DATASET RECORDS Block Start

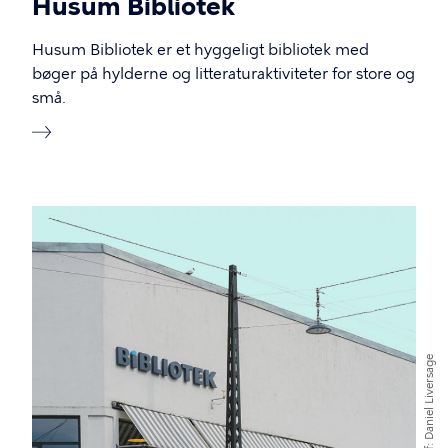
Husum Bibliotek
Husum Bibliotek er et hyggeligt bibliotek med
bøger på hylderne og litteraturaktiviteter for store og
små.
Billede
Daniel Liversage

DATASET RECORDS Block End

▶ **EXERCISE DESCRIPTION**:
Each line of the data above that contains the word "Husum" counts once; report the total and add nothing.

▶ **SOLUTION**:
2